Another Irish nun who assisted the anti-fascist resistance highlighted in The Irish in the Resistance is Sr. Noreen Dennehy from County Kerry who assisted the Vatican-based O'Flaherty and his Rome Escape Line, which hid thousands of Allied POWs as well as members of the Jewish community in German-occupied Italy.
Dennehy's work involved delivering messages for O'Flaherty. She and the Irish Franciscan Missionary Sisters of the Immaculate Conception hid, fed and clothed hundreds of Jewish women and children, keeping between 30 and 40 at a time in their convent. According to Finn and Morgan's book, the Franciscan nuns described themselves as neutral (because they were Irish), and the Germans left them alone.
Sr. Agnes (Clare) Walsh, a member of the Daughters of Charity of St Vincent de Paul, helped to save a Jewish family in France from deportation to a concentration camp. Though she was born in Hull in Britain, she acquired an Irish passport while living at one of the congregation's convents in Ireland.
She moved to the St. Vincent de Paul convent in Cadouin, France, and in December 1943, a Jewish man named Pierre Cremieux asked the Daughters of Charity to shelter him and his family. Walsh successfully pleaded on behalf of the family of five, and her superior allowed them to stay at the convent until France was liberated.
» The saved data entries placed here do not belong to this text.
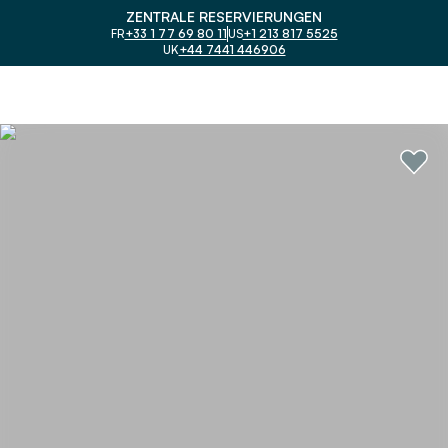
ZENTRALE RESERVIERUNGEN
FR
+33 1 77 69 80 11
US
+1 213 817 5525
UK
+44 7441 446906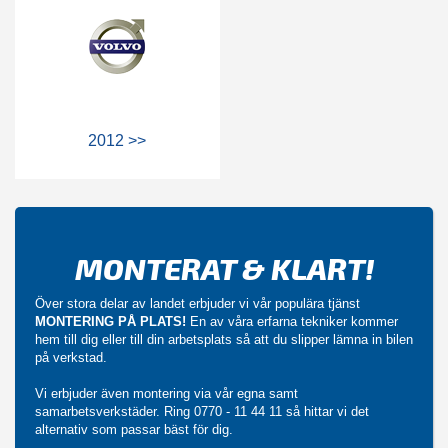
2012 >>
MONTERAT & KLART!
Över stora delar av landet erbjuder vi vår populära tjänst
MONTERING PÅ PLATS!
En av våra erfarna tekniker kommer
hem till dig eller till din arbetsplats så att du slipper lämna in bilen
på verkstad.
Vi erbjuder även montering via vår egna samt
samarbetsverkstäder. Ring
0770 - 11 44 11
så hittar vi det
alternativ som passar bäst för dig.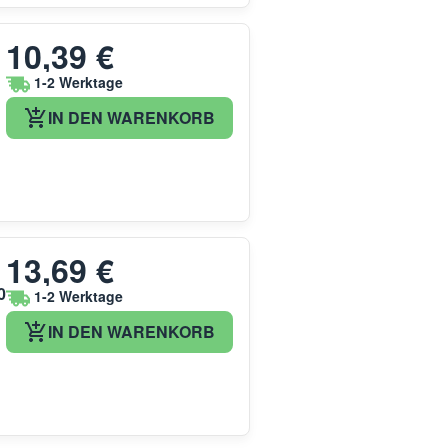
10,39 €
1-2 Werktage
IN DEN WARENKORB
13,69 €
0
1-2 Werktage
IN DEN WARENKORB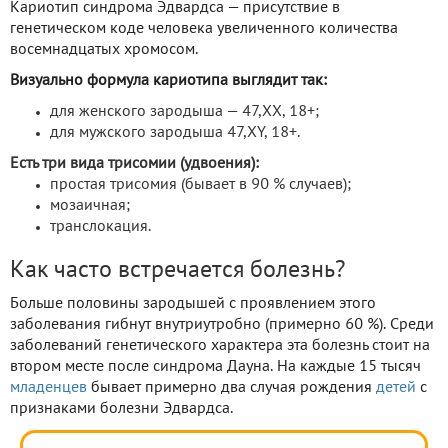
Кариотип синдрома Эдвардса — присутствие в
генетическом коде человека увеличенного количества
восемнадцатых хромосом.
Визуально формула кариотипа выглядит так:
для женского зародыша — 47,ХХ, 18+;
для мужского зародыша 47,ХY, 18+.
Есть три вида трисомии (удвоения):
простая трисомия (бывает в 90 % случаев);
мозаичная;
транслокация.
Как часто встречается болезнь?
Больше половины зародышей с проявлением этого
заболевания гибнут внутриутробно (примерно 60 %). Среди
заболеваний генетического характера эта болезнь стоит на
втором месте после синдрома Дауна. На каждые 15 тысяч
младенцев
бывает примерно два случая рождения
детей
с
признаками болезни Эдвардса.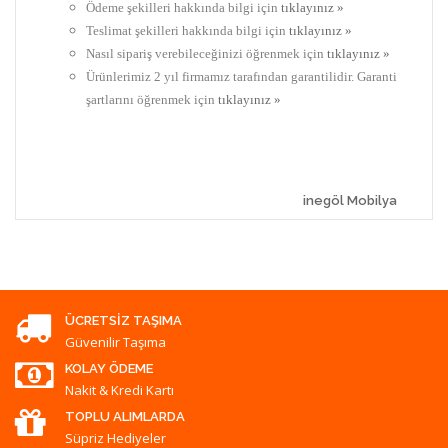
Ödeme şekilleri hakkında bilgi için
tıklayınız »
Teslimat şekilleri hakkında bilgi için
tıklayınız »
Nasıl sipariş verebileceğinizi öğrenmek için
tıklayınız »
Ürünlerimiz 2 yıl firmamız tarafından garantilidir. Garanti
şartlarını öğrenmek için
tıklayınız »
inegöl Mobilya
ÜCRETSIZ TAŞIMA
Güvenilir Taşıma
KOLAY ÖDEME
Nakit & Kredi Kartı
TOPLU ALIMLARDA
Süpriz Hediyeler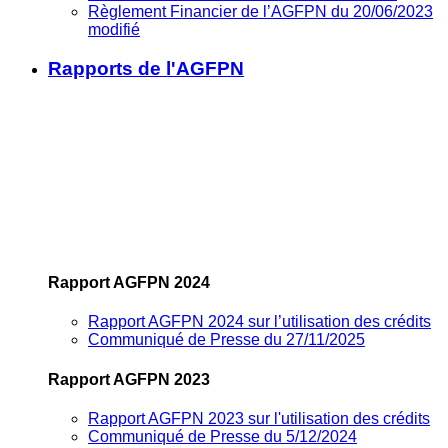
Règlement Financier de l’AGFPN du 20/06/2023
modifié
Rapports de l'AGFPN
Rapport AGFPN 2024
Rapport AGFPN 2024 sur l’utilisation des crédits
Communiqué de Presse du 27/11/2025
Rapport AGFPN 2023
Rapport AGFPN 2023 sur l'utilisation des crédits
Communiqué de Presse du 5/12/2024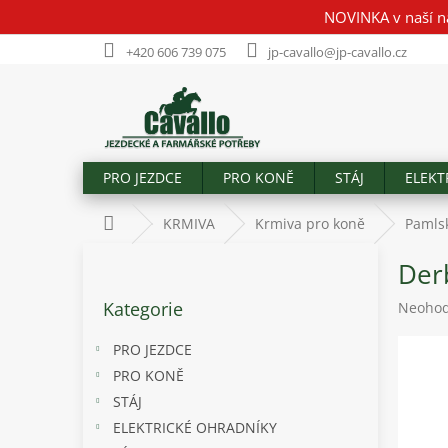
Přejít
NOVINKA v naší n
na
obsah
+420 606 739 075
jp-cavallo@jp-cavallo.cz
PRO JEZDCE
PRO KONĚ
STÁJ
ELEKT
Domů
KRMIVA
Krmiva pro koně
Pamls
P
Der
o
Přeskočit
s
Kategorie
Průměr
Neoho
kategorie
t
hodnoc
r
produk
PRO JEZDCE
a
je
PRO KONĚ
n
0,0
STÁJ
z
n
5
í
ELEKTRICKÉ OHRADNÍKY
hvězdič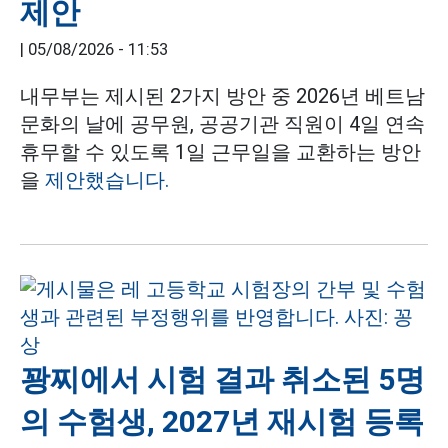
제안
|
05/08/2026 - 11:53
내무부는 제시된 2가지 방안 중 2026년 베트남
문화의 날에 공무원, 공공기관 직원이 4일 연속
휴무할 수 있도록 1일 근무일을 교환하는 방안
을
제안했습니다.
꽝찌에서 시험 결과 취소된 5명
의 수험생, 2027년 재시험 등록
After the war, two of the children, Jean-Pierre and Collette Cremieux, campaigned for Walsh's recognition in 1990 as "Righteous Among the Nations," Israel's highest award to those who risked their lives to save Jewish people during World War II.
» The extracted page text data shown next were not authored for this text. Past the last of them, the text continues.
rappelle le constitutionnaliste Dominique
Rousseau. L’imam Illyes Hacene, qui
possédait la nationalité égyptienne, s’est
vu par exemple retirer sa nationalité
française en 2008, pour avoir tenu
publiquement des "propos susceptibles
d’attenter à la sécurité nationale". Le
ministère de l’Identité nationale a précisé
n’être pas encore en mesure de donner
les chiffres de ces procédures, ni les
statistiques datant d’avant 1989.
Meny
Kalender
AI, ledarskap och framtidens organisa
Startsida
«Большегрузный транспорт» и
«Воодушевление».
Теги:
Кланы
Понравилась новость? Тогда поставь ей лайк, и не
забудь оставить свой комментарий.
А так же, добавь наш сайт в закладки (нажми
Of course, not all nuns who supported the Resistance or helped members of the Jewish community were Irish. You only have to think of Sr. Denise Bergon who sheltered 83 Jewish children at Notre Dame de Massip convent in France during the war.
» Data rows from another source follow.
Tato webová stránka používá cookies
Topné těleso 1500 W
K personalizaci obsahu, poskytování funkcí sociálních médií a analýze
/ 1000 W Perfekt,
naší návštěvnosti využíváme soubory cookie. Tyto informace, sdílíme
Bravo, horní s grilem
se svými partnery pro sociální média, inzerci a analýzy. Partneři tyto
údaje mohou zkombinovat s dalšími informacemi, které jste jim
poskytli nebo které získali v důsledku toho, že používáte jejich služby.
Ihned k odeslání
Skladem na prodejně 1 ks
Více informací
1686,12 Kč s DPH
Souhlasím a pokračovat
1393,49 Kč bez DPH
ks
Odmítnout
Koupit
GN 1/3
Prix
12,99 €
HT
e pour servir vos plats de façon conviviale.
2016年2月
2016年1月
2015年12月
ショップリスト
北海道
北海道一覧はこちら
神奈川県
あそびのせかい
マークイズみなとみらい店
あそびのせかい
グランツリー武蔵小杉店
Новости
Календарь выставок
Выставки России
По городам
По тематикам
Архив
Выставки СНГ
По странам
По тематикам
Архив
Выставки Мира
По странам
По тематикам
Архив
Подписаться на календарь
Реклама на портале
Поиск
And not all nuns who were heroic were involved in the Resistance. Finn came across the story of Irish nun Sr. Fulgentia Waller from Dundalk County Louth who died rescuing children during Operation Carthage, an Allied air raid on occupied Copenhagen, Denmark, in March 1945. A member of the Congregation of the Sisters of St Joseph of Chamberry, Waller spent 35 years in Fredericksberg, Copenhagen, teaching English at the French congregation's school.
Sadly, she lost her life when Danish Resistance requested that the Allies bomb the Nazi headquarters in the Danish capital. When one of the British planes on the expedition crashed into a garage near the Jeanne d'Arc school, other Allied planes offloaded their bombs, mistaking the flames from the crash for their target.
Of the 120 civilians killed, 86 were children, 10 were nuns and three were teachers. "She died saving children," Finn said. The school was never rebuilt.